Да поздно уже. Прямо на Сибирку и посадил баржу начальник самоопытный. Прямо на Сибирку.
А от корги до берега да пятьсот метров. А жизнь свою спасать святое право, покорным это невдомек. Как услышали по камням скрежетание сначала, а потом грохот снизу, так поняли всё сразу. Баржа встала, как уперлась в стену, на камни – как на пьедестал. И ну ее волны колотить, что воронье безжалостное случайную лесную птицу. Вода в трюм хлынула, словно в сухое горло влага. По палубе забегали, как кутенята глупые, в испуге, в визгах и рыданьях. Мы ж навалились все и вынесли от трюма крышку, будто паром пароходным сорвало бы угрюмые котлы, мы ж – голыми руками, словно Бог помог. На палубе охранники забились по углам, от страха чуть живые. Кругом ревело, грохотало море, жестокий батюшка, но всё ж с ним лучше, чем с людьми безумными. Перекрестясь, мы стали прыгать в воду, и леденящими объятьями сжимало море грудь стальными обручами. Сжимало, а потом и отпускало, и можно было плыть средь пляшущих тяжелую пляску волн.

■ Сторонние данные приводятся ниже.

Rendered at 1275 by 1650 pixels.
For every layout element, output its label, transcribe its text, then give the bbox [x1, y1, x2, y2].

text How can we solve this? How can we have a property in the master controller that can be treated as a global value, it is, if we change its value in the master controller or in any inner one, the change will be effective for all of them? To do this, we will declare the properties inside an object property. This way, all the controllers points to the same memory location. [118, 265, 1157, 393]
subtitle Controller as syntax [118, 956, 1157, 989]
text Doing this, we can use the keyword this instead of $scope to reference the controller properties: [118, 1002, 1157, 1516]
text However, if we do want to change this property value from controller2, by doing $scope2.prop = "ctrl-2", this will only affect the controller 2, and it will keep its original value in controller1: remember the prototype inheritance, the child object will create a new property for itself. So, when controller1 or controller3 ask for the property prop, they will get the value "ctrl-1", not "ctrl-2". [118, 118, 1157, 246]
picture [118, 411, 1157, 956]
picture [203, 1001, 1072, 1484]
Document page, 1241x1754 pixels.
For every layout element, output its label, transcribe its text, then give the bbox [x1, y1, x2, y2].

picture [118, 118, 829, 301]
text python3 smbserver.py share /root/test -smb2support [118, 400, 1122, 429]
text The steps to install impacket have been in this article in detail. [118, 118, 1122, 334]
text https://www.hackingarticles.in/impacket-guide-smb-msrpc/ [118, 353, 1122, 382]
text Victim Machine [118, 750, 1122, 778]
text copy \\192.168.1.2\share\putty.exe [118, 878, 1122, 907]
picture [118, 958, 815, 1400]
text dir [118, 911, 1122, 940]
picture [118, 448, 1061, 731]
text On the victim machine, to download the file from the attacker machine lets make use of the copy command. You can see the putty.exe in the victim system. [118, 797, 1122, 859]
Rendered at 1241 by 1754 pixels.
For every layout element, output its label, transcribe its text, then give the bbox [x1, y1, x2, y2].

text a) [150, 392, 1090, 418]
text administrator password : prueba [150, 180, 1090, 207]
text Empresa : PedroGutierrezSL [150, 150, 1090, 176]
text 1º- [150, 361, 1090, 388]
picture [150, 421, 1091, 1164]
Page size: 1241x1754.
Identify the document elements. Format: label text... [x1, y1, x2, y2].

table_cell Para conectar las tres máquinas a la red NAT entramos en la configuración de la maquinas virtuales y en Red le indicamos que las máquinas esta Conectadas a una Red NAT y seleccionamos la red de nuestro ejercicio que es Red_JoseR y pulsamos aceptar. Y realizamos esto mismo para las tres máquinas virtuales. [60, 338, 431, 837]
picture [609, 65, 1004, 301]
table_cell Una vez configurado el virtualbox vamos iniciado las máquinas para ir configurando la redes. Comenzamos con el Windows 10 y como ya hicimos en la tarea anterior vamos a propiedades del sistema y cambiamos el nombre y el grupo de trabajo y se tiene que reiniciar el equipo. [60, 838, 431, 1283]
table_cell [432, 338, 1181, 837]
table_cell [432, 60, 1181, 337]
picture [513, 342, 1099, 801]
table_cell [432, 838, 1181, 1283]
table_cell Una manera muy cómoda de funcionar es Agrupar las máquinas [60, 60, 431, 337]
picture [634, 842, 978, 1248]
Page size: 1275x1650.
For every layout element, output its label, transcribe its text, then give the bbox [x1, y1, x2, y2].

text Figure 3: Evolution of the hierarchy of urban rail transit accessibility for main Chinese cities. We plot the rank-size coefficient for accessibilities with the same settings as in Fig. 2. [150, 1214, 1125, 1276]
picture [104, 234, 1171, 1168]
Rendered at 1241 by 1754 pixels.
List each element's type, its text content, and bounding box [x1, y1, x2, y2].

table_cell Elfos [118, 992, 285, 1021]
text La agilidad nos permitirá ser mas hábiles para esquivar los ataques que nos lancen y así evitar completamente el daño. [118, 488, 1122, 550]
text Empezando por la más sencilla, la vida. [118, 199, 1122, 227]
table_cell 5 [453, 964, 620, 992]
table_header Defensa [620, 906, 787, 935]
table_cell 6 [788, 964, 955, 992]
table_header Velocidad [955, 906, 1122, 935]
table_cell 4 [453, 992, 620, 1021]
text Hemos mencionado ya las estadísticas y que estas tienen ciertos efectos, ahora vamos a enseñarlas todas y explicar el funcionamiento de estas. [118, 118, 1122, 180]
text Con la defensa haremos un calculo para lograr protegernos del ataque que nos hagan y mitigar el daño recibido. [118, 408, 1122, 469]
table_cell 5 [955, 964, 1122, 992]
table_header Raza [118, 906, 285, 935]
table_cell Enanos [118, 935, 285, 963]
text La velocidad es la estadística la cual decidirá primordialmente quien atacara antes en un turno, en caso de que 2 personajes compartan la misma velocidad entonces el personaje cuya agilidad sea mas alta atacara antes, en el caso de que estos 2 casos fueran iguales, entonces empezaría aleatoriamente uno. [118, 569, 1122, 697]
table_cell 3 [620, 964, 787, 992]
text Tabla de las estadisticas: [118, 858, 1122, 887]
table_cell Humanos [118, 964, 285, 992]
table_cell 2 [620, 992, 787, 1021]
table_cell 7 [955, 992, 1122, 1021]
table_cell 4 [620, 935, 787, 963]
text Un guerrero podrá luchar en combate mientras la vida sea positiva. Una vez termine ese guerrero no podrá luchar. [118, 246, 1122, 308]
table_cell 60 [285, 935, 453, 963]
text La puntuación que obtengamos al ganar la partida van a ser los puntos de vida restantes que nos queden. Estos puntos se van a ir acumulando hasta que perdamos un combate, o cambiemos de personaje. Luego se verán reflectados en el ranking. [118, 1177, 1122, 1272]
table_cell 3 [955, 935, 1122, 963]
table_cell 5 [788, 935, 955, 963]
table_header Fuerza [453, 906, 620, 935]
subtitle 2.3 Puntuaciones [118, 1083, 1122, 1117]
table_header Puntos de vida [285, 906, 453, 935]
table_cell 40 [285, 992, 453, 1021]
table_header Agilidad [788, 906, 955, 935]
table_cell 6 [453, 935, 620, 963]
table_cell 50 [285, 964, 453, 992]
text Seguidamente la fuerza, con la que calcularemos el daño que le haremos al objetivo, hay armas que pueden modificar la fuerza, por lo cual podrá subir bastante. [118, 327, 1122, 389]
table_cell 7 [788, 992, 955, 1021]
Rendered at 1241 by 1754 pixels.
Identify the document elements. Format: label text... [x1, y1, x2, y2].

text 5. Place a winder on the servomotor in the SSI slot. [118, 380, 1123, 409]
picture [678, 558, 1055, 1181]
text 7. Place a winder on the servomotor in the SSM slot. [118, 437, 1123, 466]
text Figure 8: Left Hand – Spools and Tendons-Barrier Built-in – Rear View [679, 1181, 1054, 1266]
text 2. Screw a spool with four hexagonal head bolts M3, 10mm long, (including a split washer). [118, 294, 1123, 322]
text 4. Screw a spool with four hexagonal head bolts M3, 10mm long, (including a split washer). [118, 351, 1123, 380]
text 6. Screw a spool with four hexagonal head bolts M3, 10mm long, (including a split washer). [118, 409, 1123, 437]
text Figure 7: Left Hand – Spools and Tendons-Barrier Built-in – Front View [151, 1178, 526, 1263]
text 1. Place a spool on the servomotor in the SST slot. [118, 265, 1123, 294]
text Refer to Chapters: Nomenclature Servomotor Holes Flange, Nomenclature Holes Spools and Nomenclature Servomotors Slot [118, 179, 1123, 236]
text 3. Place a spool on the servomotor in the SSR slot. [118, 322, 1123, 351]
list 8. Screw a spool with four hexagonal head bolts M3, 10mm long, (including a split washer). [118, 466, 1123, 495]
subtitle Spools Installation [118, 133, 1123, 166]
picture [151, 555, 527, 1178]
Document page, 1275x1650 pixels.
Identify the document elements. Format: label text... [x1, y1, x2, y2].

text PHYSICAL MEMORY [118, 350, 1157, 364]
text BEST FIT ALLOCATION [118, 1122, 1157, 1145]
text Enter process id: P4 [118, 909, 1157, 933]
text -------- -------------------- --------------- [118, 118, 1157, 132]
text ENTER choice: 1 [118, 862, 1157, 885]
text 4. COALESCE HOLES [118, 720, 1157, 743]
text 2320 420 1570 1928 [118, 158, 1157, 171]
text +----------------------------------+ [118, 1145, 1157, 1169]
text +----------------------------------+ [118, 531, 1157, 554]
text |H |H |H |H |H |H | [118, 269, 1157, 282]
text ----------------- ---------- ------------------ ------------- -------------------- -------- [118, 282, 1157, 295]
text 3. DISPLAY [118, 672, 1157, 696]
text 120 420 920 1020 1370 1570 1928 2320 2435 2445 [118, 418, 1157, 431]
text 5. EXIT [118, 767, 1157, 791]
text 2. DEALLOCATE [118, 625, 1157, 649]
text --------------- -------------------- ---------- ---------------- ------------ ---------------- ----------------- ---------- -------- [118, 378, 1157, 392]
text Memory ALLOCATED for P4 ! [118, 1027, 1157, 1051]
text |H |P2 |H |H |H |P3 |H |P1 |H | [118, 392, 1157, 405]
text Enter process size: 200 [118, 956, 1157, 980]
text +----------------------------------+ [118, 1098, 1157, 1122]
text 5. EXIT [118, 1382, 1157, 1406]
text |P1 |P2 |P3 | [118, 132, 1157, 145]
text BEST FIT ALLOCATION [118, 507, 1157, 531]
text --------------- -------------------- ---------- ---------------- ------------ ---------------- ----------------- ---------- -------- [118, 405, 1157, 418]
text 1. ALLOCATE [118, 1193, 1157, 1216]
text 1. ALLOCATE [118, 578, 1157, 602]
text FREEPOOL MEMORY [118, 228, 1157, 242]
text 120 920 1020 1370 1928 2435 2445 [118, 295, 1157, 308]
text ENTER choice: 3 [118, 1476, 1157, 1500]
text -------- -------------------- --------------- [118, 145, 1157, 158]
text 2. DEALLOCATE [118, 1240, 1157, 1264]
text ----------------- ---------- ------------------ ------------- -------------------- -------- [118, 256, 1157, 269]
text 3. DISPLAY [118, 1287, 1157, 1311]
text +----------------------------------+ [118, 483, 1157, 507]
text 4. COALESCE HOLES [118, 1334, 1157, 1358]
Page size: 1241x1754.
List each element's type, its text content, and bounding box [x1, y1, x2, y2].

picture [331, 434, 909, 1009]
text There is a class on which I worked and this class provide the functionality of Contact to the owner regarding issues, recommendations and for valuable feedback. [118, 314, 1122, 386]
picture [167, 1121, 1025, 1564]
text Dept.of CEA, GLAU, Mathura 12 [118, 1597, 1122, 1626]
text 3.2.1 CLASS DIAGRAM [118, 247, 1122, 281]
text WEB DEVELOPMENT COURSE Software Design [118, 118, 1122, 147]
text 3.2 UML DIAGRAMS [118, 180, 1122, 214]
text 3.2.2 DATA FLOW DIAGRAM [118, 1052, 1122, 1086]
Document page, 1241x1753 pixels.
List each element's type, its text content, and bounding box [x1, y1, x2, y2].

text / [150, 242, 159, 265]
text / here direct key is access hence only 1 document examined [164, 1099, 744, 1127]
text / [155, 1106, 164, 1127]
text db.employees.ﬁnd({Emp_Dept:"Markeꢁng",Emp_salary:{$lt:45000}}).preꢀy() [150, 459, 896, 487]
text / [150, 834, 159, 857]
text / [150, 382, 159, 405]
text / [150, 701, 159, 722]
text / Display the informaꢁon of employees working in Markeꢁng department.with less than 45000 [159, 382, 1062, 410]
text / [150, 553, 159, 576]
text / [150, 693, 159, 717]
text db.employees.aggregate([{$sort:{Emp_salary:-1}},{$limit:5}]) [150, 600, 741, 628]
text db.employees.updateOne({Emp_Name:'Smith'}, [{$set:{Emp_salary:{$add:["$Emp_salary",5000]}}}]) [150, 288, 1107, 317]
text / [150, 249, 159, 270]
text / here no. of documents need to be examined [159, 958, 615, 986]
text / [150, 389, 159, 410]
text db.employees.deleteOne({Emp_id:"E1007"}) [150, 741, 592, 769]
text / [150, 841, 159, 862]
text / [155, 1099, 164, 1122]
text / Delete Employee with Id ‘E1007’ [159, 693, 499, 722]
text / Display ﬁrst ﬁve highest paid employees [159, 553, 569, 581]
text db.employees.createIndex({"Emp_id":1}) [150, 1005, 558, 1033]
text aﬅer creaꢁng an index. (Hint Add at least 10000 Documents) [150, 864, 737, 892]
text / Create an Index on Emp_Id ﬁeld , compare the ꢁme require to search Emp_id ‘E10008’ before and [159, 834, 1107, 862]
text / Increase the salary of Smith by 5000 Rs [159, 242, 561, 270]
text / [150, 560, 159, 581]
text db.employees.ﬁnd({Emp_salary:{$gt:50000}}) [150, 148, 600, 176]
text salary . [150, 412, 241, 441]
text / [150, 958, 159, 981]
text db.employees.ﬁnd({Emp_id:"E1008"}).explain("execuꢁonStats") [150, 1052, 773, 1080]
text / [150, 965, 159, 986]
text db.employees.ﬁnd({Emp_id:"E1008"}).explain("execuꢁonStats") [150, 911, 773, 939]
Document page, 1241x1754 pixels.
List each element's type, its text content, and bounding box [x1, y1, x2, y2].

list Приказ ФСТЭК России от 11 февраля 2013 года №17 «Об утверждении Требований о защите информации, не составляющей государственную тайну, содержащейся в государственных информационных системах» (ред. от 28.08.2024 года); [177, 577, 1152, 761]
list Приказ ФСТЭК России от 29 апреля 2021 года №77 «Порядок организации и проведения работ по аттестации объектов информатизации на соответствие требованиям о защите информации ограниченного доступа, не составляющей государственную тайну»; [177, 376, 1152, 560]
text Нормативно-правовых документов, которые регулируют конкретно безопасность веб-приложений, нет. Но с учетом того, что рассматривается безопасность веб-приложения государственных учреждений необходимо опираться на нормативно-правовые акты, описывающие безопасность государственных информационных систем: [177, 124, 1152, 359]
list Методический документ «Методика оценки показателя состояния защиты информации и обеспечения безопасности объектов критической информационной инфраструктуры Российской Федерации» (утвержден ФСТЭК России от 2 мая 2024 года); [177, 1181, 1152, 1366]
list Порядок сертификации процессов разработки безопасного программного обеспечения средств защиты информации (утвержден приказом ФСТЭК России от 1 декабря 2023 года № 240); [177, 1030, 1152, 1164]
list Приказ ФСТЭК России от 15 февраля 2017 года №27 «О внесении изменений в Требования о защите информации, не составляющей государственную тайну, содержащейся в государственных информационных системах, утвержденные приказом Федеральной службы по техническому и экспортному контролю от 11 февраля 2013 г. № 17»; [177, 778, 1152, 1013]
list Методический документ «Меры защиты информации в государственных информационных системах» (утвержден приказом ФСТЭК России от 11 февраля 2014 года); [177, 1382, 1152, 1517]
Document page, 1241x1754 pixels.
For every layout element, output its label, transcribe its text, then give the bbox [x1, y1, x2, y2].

Многие доплыли бы. Не все – взяло бы море свою дань. Но оглянулся я – сквозь воду и ветер, вдохнув его, схватив ртом – успел увидеть страшное. Когда побежали все к бортам, Федька что-то нам кричал про предательство, про побег, про не простит страна. Да глупости, кто будет в такую минуту слушать! А он метался, оголтелый, по палубе и чувствовал, наверное, опять себя начальником, правым всегда. Не научился от предыдущего, которого не видно было, – смыло, видать, волной. И что за сила бесовская в этих людях, в нелюдях – схватился руками своими цепким за ручки пулемета на корме. Я не поверил ни глазам, ни душе своей – Бог отвернулся в тот момент от нас, от всех, и от него.
Было черным Белое море. Строгим, траурным. Белели волны частые, пенясь на излете. Белели спины мужиков плывущих. Рубахи холщовые, белые, что из дома женки собрать успели, чтоб не стыдно на людях, а может – на последний раз. Белели головы русые, русские. И заговорил, захлебываясь, пулемет с накрененной баржи. Заголосил, залаял, захаркал пламенем, словно право имел какое темное, словно позволено ему было, положено ложью над жизнью надругаться. Без сомнения, без страха, без упрека.
Веером ложились на воду пули. И вода стала красной. И выглянуло солнце закатное. И осветило всё. Один за одним уходили в воду, вглубь ледовые кормчие. Один за одним исчезали там северные люди, сталь земли русской. И словно рыбины, сверкнув на глубине белизной, исчезали в морской воде. Будто семужья стая навсегда уходила от родных берегов, истерзанная злой непонятной силой. И только широкой дугой красной, розовой, белой, вскипяченной кровью и пулями воды медленно оседала, растворялась в море. Яркая, тонущая небесная радуга легла на голомя и уходила вместе с жизнью и надеждой, вслед за рыбьим племенем, еще недавно бывшим людьми и от людского зла ушедшим.
Всё это медленно тянулось и мучительно, будто во сне. Я испугался, но вода убрала мой испуг. Я повернулся и поплыл опять, из последних сил. Тут в спину ударило сильно: не больно, гулко. И узрел я солнце сквозь стекло прозрачной перламутровой воды…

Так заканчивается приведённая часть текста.